18.Interupsi: Ungkapan berupa penyisipan keterangan tambahan di antara unsur-unsur kalimat.
19.Ekskalamasio: Ungkapan dengan menggunakan kata-kata seru.
20.Enumerasio: Ungkapan penegasan berupa penguraian bagian demi bagian suatu keseluruhan.
21.Preterito: Ungkapan penegasan dengan cara menyembunyikan maksud yang sebenarnya.
22.Alonim: Penggunaan varian dari nama untuk menegaskan.
23.Kolokasi: Asosiasi tetap antara suatu kata dengan kata lain yang berdampingan dalam kalimat.
24.Silepsis: Penggunaan satu kata yang mempunyai lebih dari satu makna dan yang berfungsi dalam lebih dari satu konstruksi sintaksis.

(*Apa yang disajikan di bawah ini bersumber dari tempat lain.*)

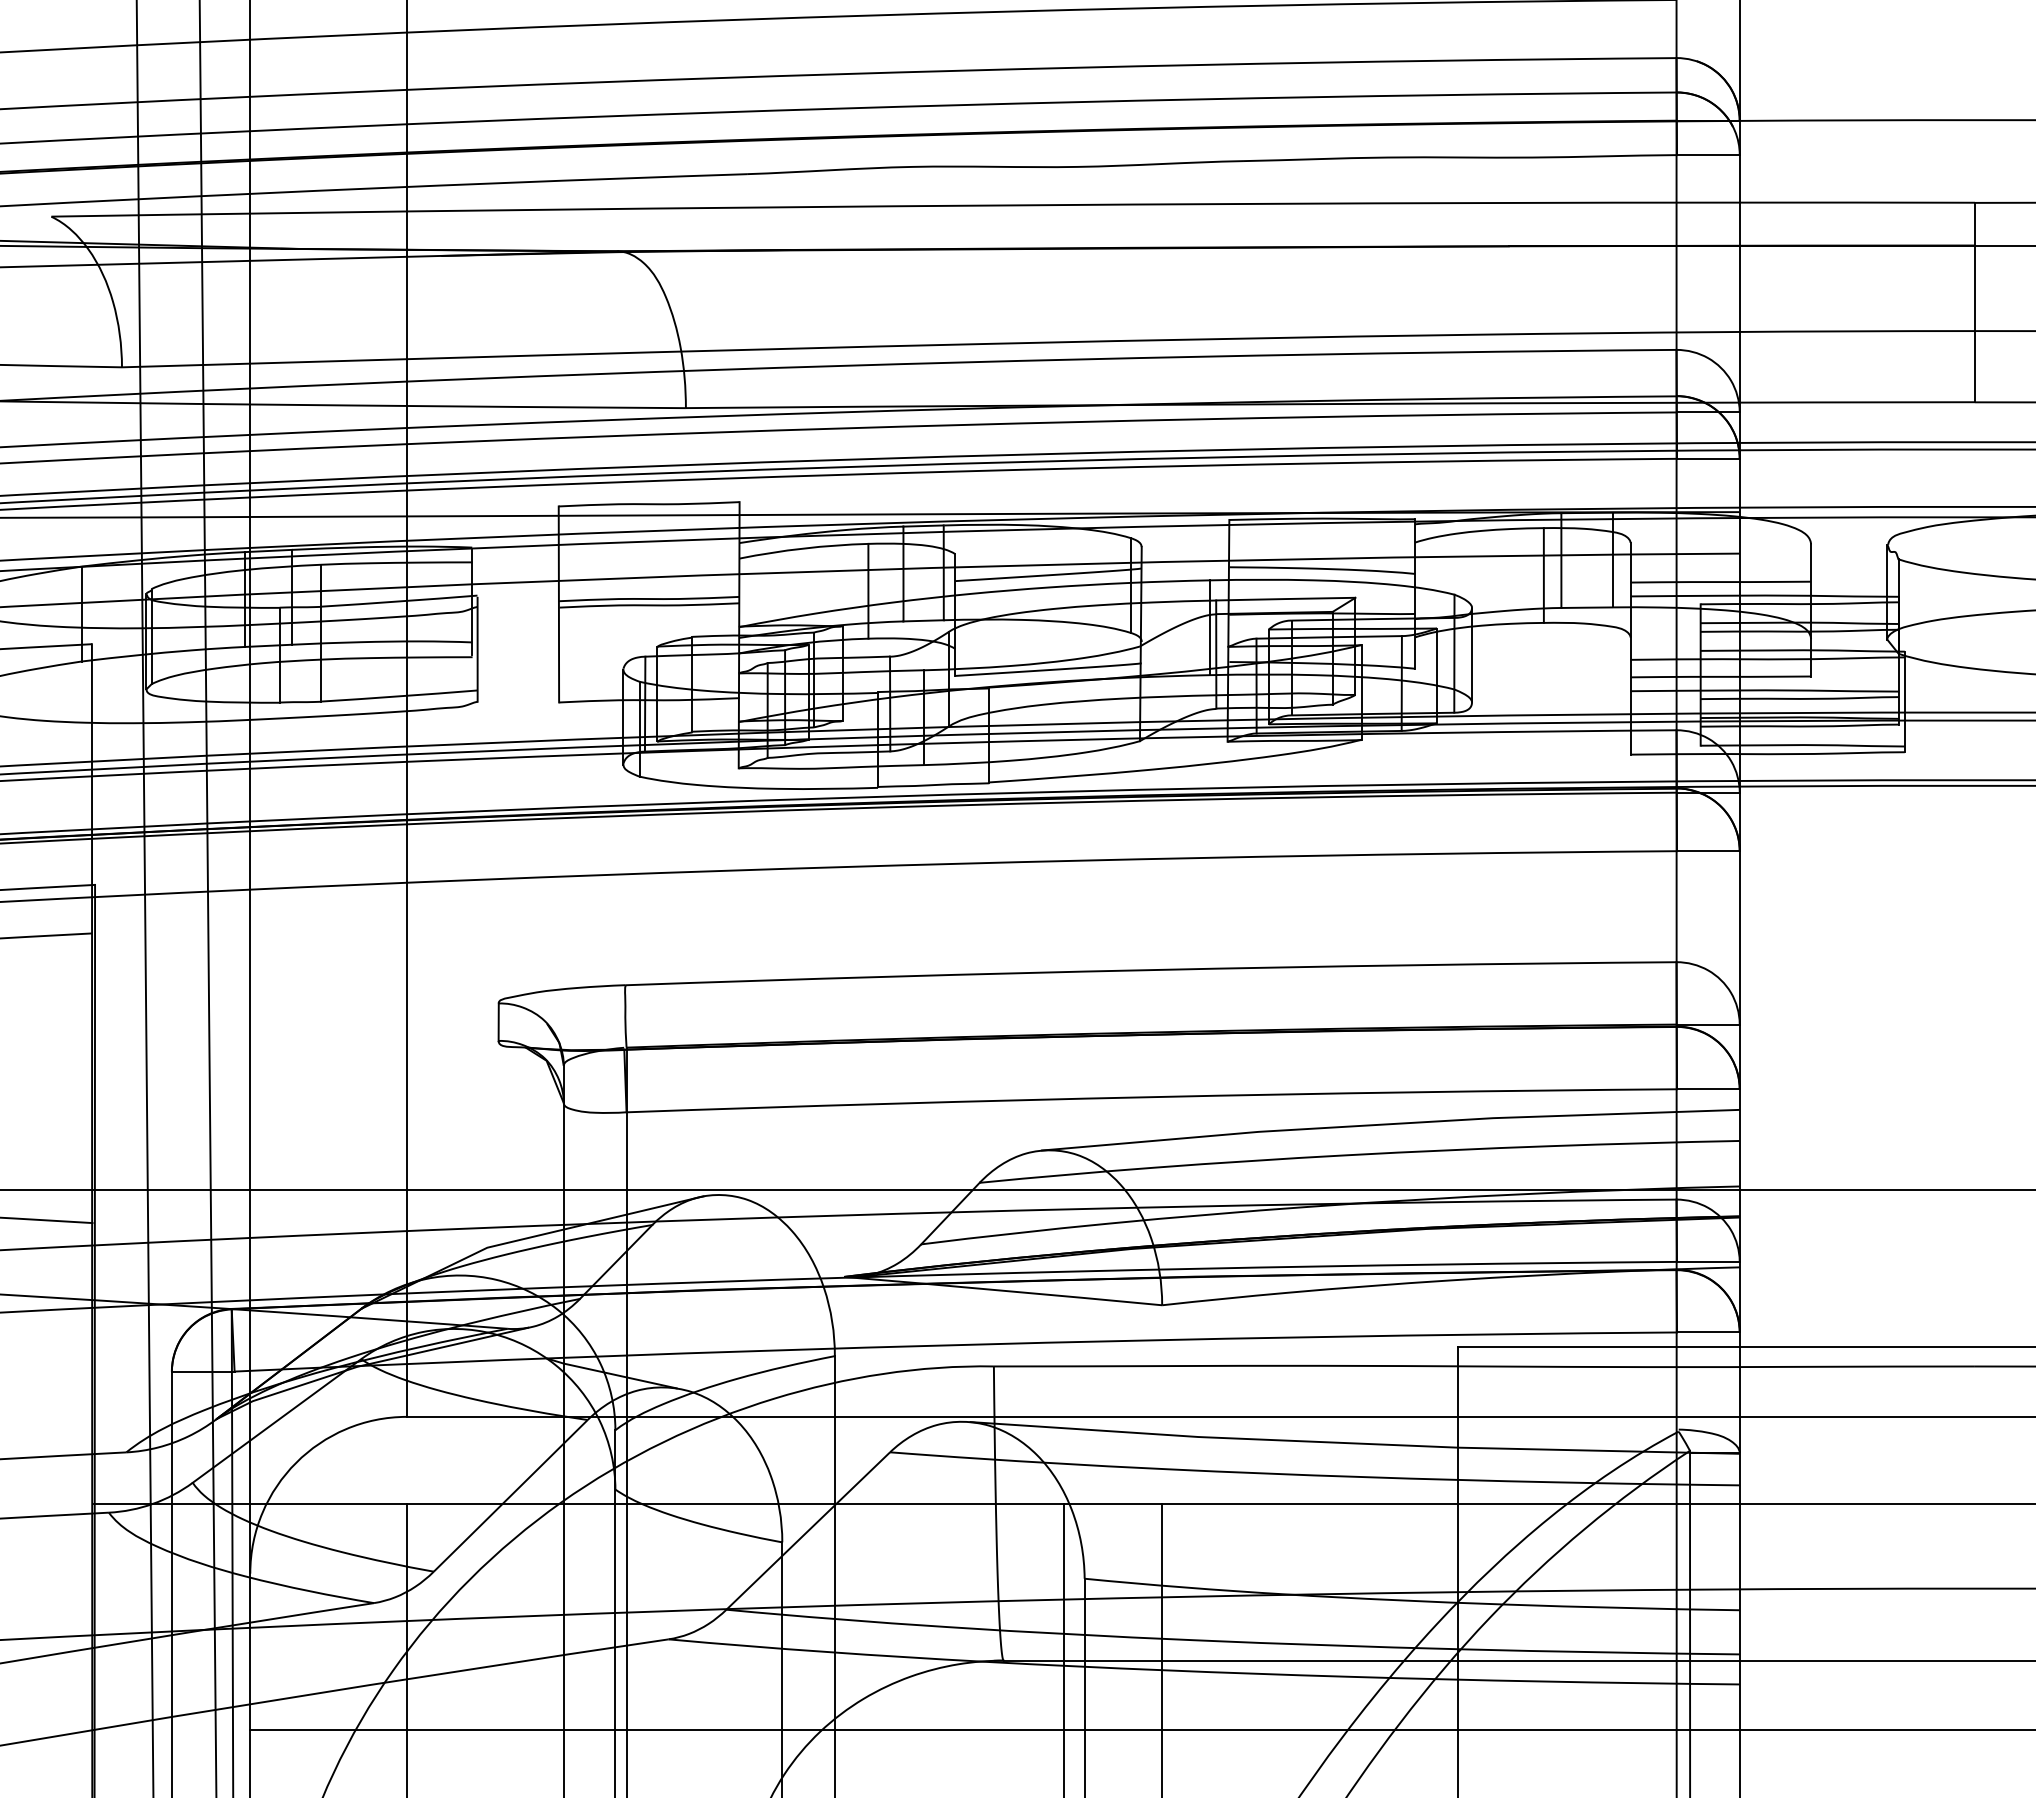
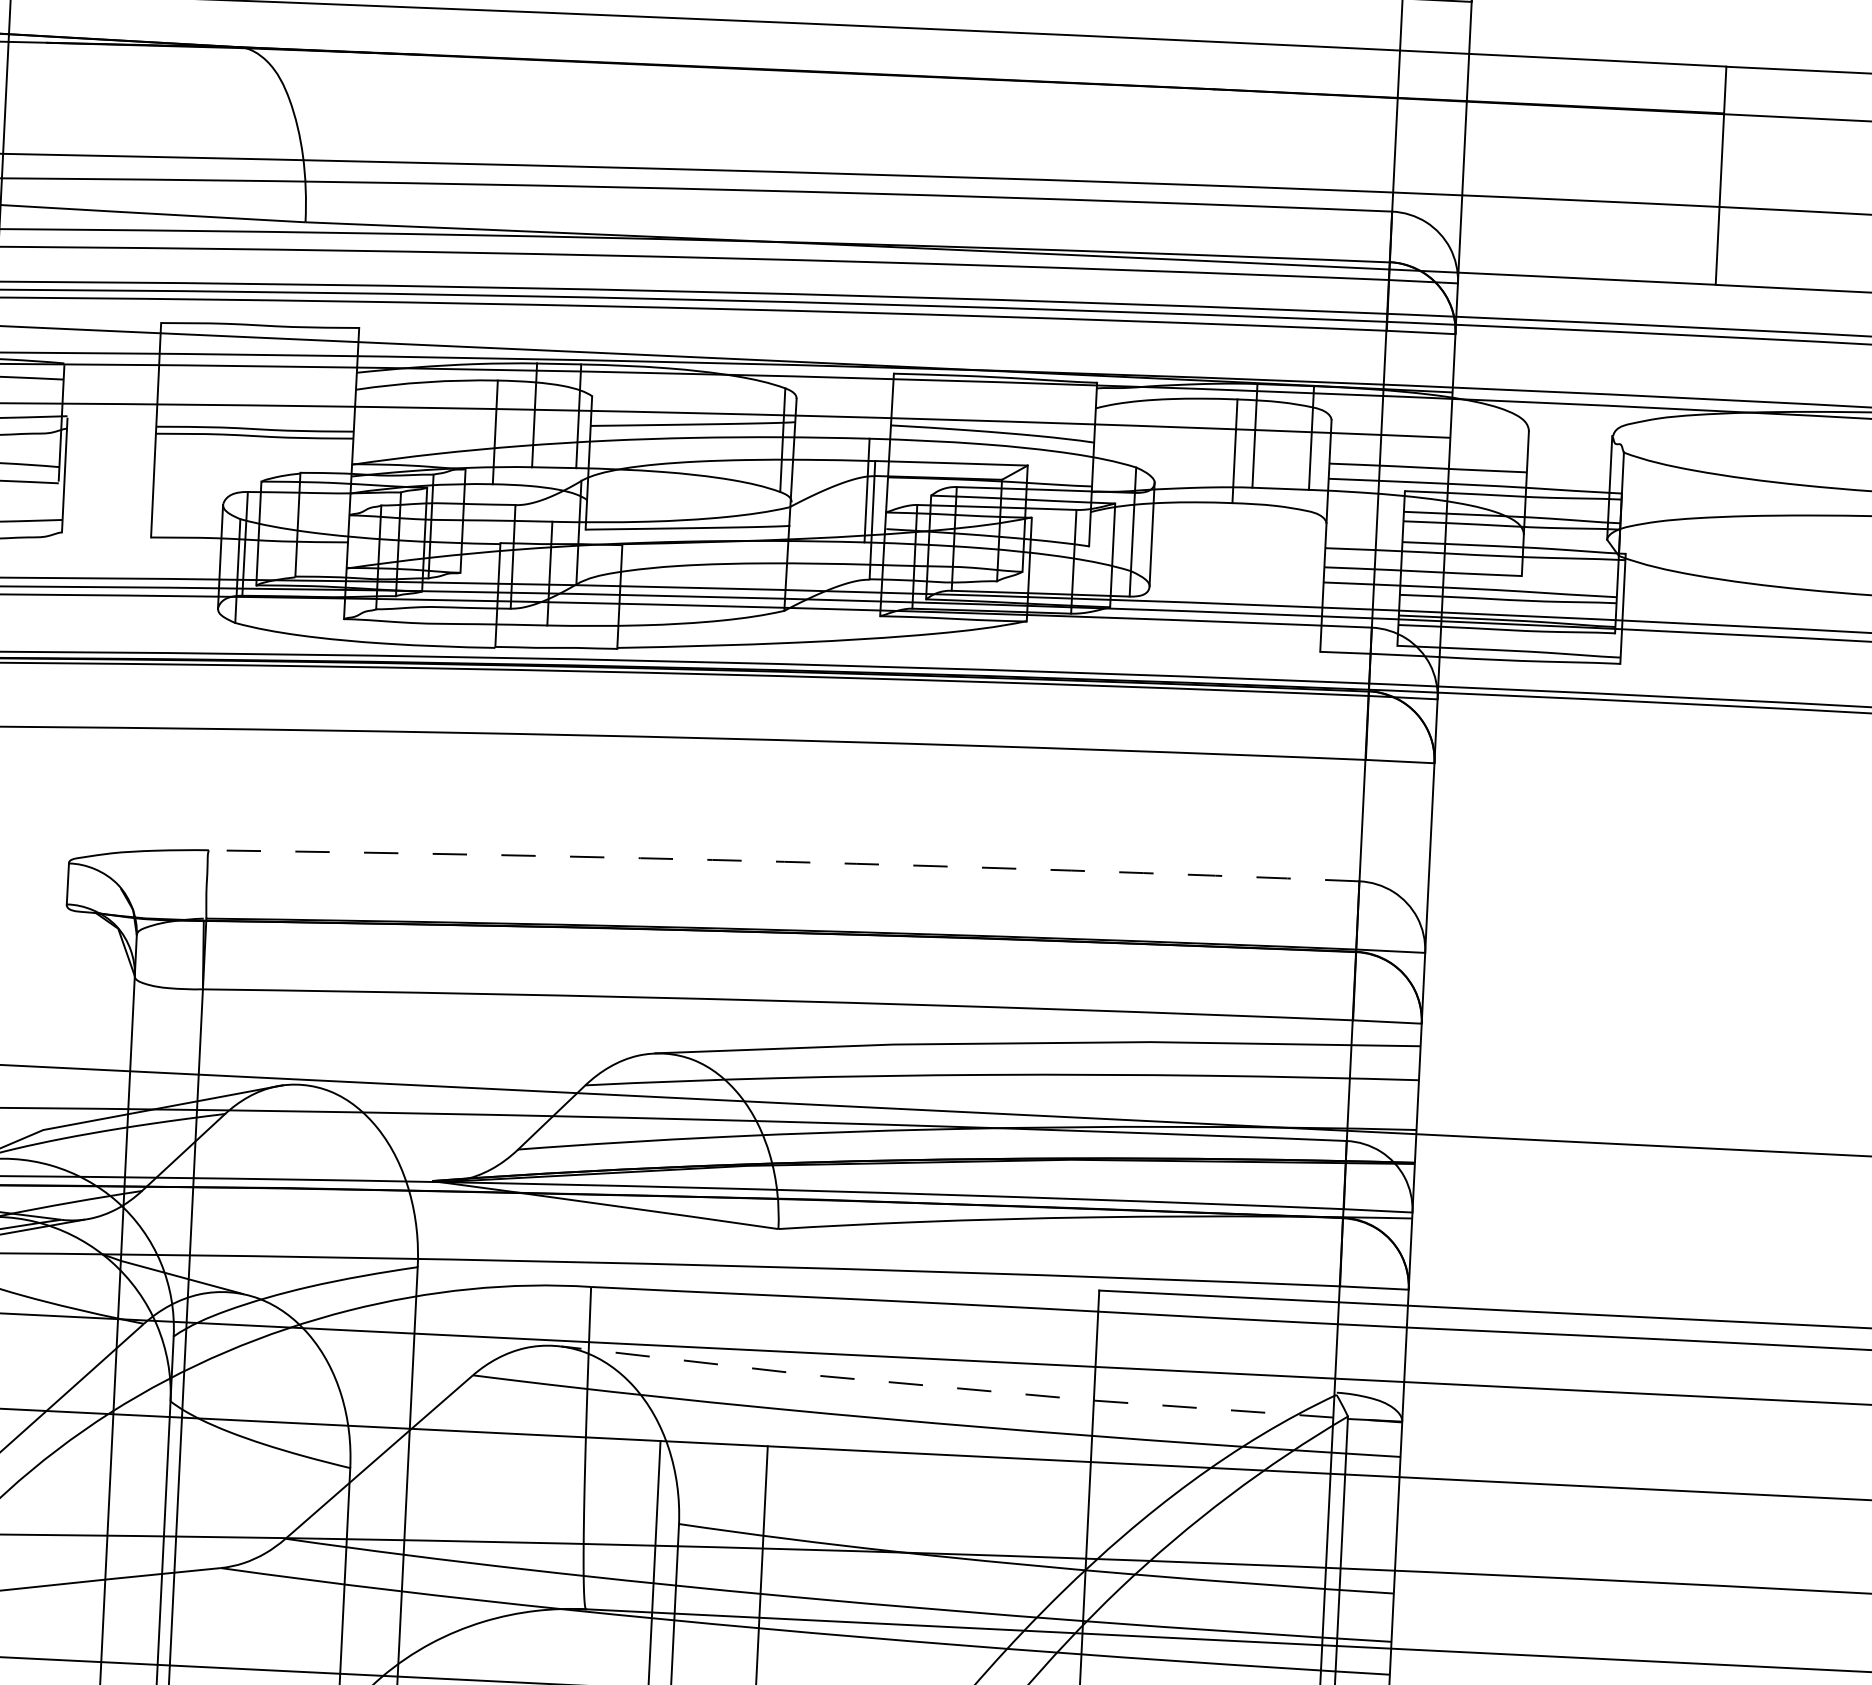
arc: (1151, 970) -> (784, 862), solid -> dashed
line: (1354, 1443) -> (981, 1390), solid -> dashed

25.Zeugma: Silepsi dengan menggunakan kata yang tidak logis dan tidak gramatis untuk konstruksi sintaksis yang kedua, sehingga menjadi kalimat yang rancu.

4. Majas pertentangan
1.Paradoks: Pengungkapan dengan menyatakan dua hal yang seolah-olah bertentangan, namun sebenarnya keduanya benar.
2.Oksimoron: Paradoks dalam satu frase.
3.Antitesis: Pengungkapan dengan menggunakan kata-kata yang berlawanan arti satu dengan yang lainnya.